Part 7: Governance Failures in Discipline and Literacy


In Part 6, I showed how disciplinary powers exist but are often applied selectively. Fraud and corruption invite sanctions, but civil debts are frequently treated as “private.” Whether that pattern will repeat itself in the case of my complaint remains to be seen. I have written to the Director of Education, and I await her reply. The question is whether the Department will act on the clear authority it possesses, or whether it will avoid confronting dishonesty.

 

The same pattern appears in literacy. Institutions do not lack methods; they misapply them. Experts such as Marion Blank have claimed that phonics does not lead to automatic reading, that letter names are unnecessary, and that noncontent words should be treated as bandit words. These claims are not harmless.
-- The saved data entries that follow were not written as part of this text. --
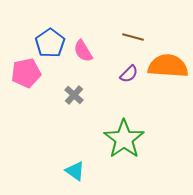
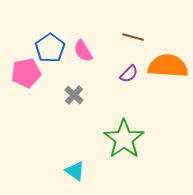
blue pentagon: moved 5 px down
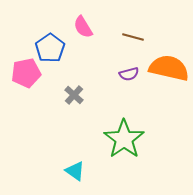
pink semicircle: moved 24 px up
orange semicircle: moved 1 px right, 2 px down; rotated 9 degrees clockwise
purple semicircle: rotated 30 degrees clockwise
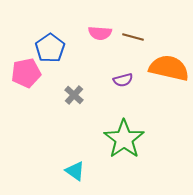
pink semicircle: moved 17 px right, 6 px down; rotated 55 degrees counterclockwise
purple semicircle: moved 6 px left, 6 px down
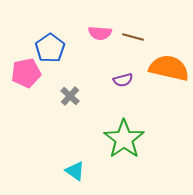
gray cross: moved 4 px left, 1 px down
They shape how teachers approach reading instruction, and they misdirect attention away from the real cause of reading difficulties: wrong teaching that confuses children.

 

The parallels are striking. In discipline, the risk is that dishonesty will be tolerated because administrators avoid confronting it. In literacy, confusion has already been excused because experts avoid admitting that children are being taught the wrong way. In both cases, institutions choose avoidance over accountability.

 

Governance requires confronting dishonesty in teachers and confusion in classrooms. Yet what we see is selective enforcement. Debt dishonesty is at risk of being treated as a private matter. Wrong teaching is explained away as “phonological deficit” or the “opacity of English.” Both are evasions. Both normalize failure. And both corrode the culture of schools.

 

That is why I have argued for rote memorization of Dolch words, for teaching the correct sounds of letters, and for informing children early that letters often represent more than one sound. Just as I have lodged a disciplinary complaint against a teacher who defied a High Court order, I have challenged literacy programmes that deflect responsibility. Whether in governance or literacy, the principle is the same: institutions must stop avoiding the hard truths.

 

Until disciplinary boards apply their powers consistently, and until literacy experts stop misdirecting teachers, school culture will remain compromised. Dishonesty tolerated in discipline and confusion tolerated in literacy are two sides of the same governance failure. And children — whether as students of integrity or as learners of reading — will continue to pay the price.